Middels het opgesteld ruimtelijke kwaliteitsplan (welke onder andere een beplantingsplan bevat) blijven de voor het gebied kenmerkende landschapselementen behouden en worden deze alsmede versterkt. Hierdoor gaat het nieuwe erf goed op in het omliggende waardevolle oude cultuurlandschap. Kortheidshalve wordt verwezen naar Hoofdstuk 3 waarin onder andere het beplantingsplan wordt beschreven.

4.3.4 Welstandsnota gemeente Hellendoorn

Op grond van de Welstandsnota gemeente Hellendoorn valt het plangebied onder het deelgebied 'Stroomdal van de Regge' (gebied 16).

afbeelding "i_NL.IMRO.0163.WPBULEEMKAMPWEG3-VG01_0014.png"

Figuur 4.5: Deelgebied 'Stroomdal Regge' en welstandscriteria (Bron: Welstandsnota gemeente Hellendoorn)

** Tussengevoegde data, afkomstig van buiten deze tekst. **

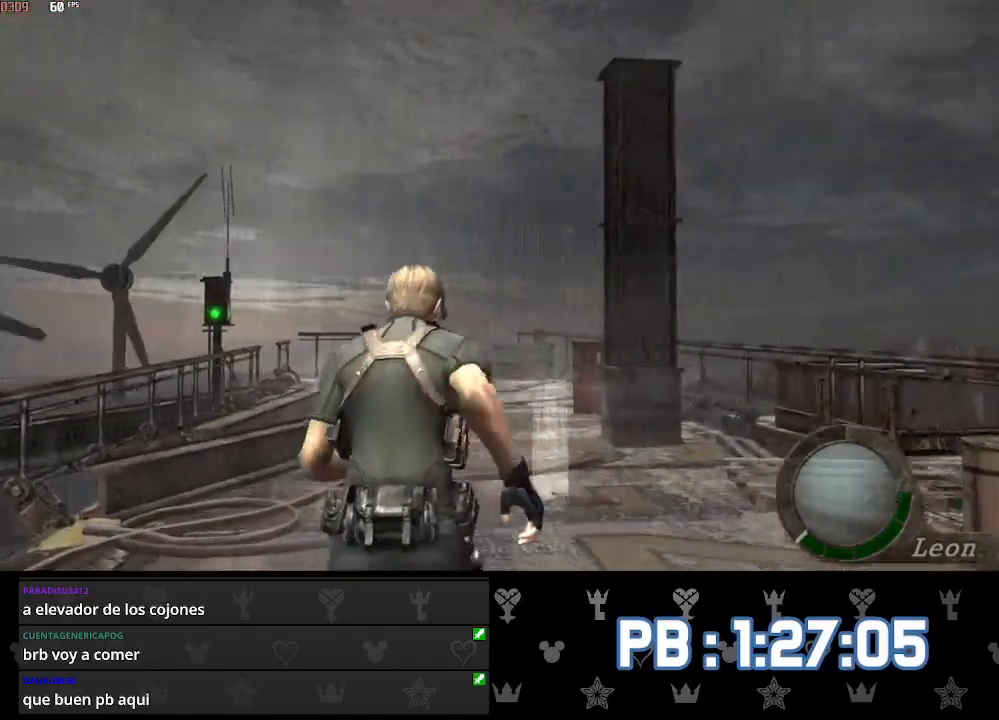
{"dt_ms": 500, "buttons": ["CROSS", "SQUARE"], "left_stick": "up", "right_stick": "center", "events": [[450, "CROSS", "down"], [483, "SQUARE", "down"]]}
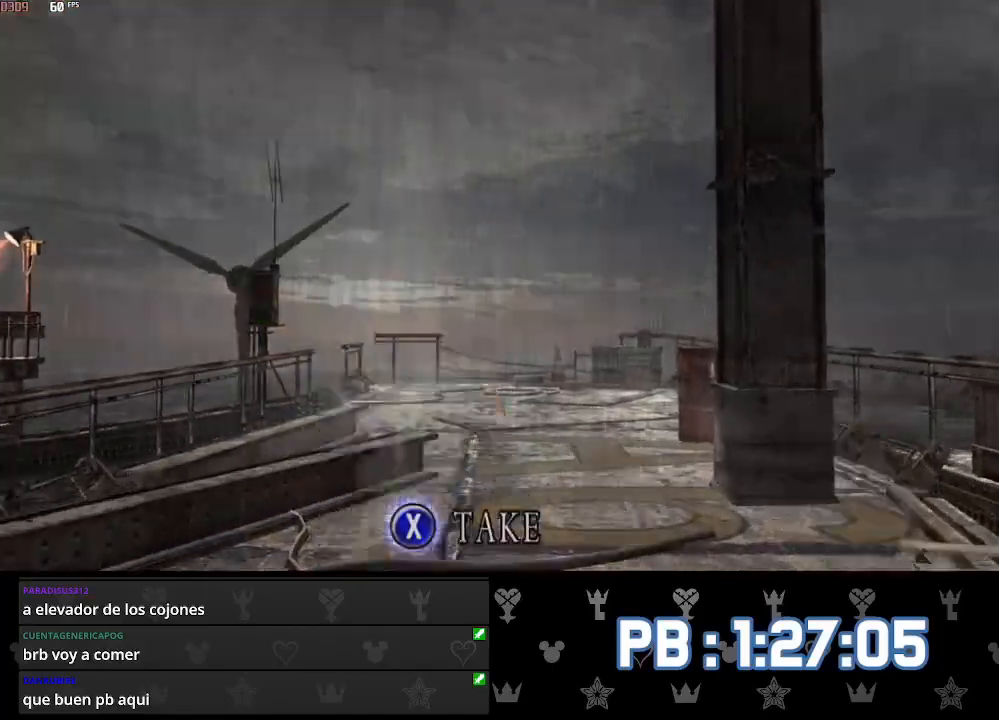
{"dt_ms": 500, "buttons": [], "left_stick": "left", "right_stick": "center", "events": [[33, "SQUARE", "up"], [67, "CROSS", "up"], [83, "left_stick", "center"], [100, "CROSS", "down"], [133, "SQUARE", "down"], [200, "SQUARE", "up"], [217, "left_stick", "left"], [233, "CROSS", "up"]]}
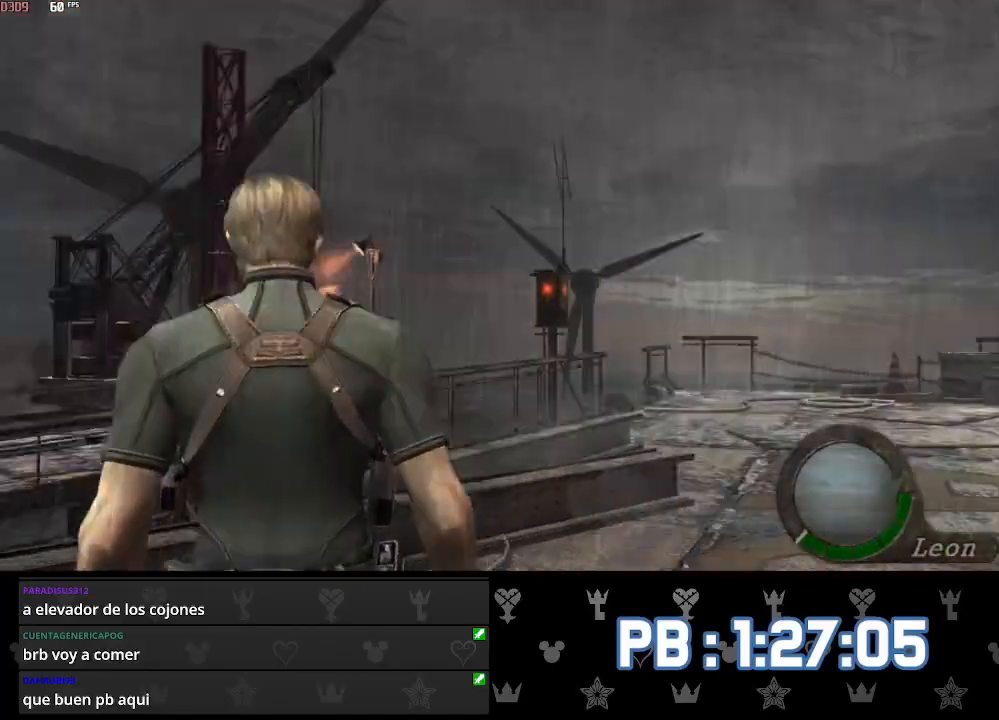
{"dt_ms": 500, "buttons": ["SQUARE"], "left_stick": "center", "right_stick": "center", "events": [[100, "left_stick", "center"], [217, "DPAD_DOWN", "down"], [250, "DPAD_LEFT", "down"], [333, "SQUARE", "down"], [383, "DPAD_LEFT", "up"], [400, "DPAD_DOWN", "up"], [417, "SQUARE", "up"], [450, "SQUARE", "down"]]}
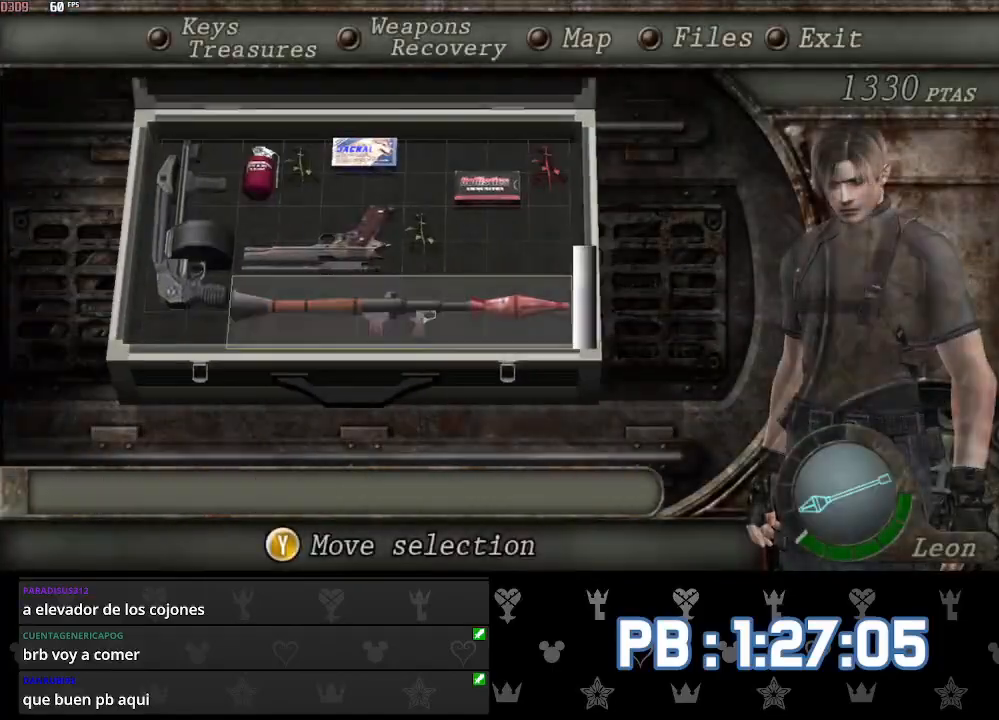
{"dt_ms": 500, "buttons": [], "left_stick": "left", "right_stick": "left", "events": [[67, "SQUARE", "up"], [167, "left_stick", "left"], [233, "right_stick", "left"]]}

Voor dit gebied geldt een beleid van respecteren. Bij toekomstige veranderingen in het huidige bebouwingsbeeld zal erop worden toegezien dat dekenmerkende eigenschappen behouden blijven. De bebouwing zal zich in het landschap moeten inpassen, waarbij recht wordt gedaan aan de huidige karakteristiek van de bebouwingsclusters, terwijl de architectuur refereert aan die van de bestaande boerderijen en schuren. Tevens gelden voor dit gebied een aantal welstandscriteria zoals op figuur 4.5 te zien is.

De bestaande indeling van het erf is zeer waardevol en kenmerkend voor de streek. De nieuwe woning en het nieuwe bijgebouw zijn geplaatst op de locatie van één van de te slopen schuren en op de plaats van de oude boerderij. De oude boerderij is altijd het middelpunt van het erf geweest. Deze taak wordt in de toekomst overgenomen door het nieuwe (gezamenlijke) bijgebouw. De ligging en de nokrichting zijn hetzelfde als de oude boerderij. De nokrichting van de nieuwe woning volgt ook de nokrichting van de te slopen schuur. Hierdoor blijft de kenmerkende compacte streekeigen erfstructuur (erfensemble) behouden. Als bijkomend voordeel zorgt het nieuwe bijgebouw voor optimale privacy tussen de bestaande woning en nieuwe woning.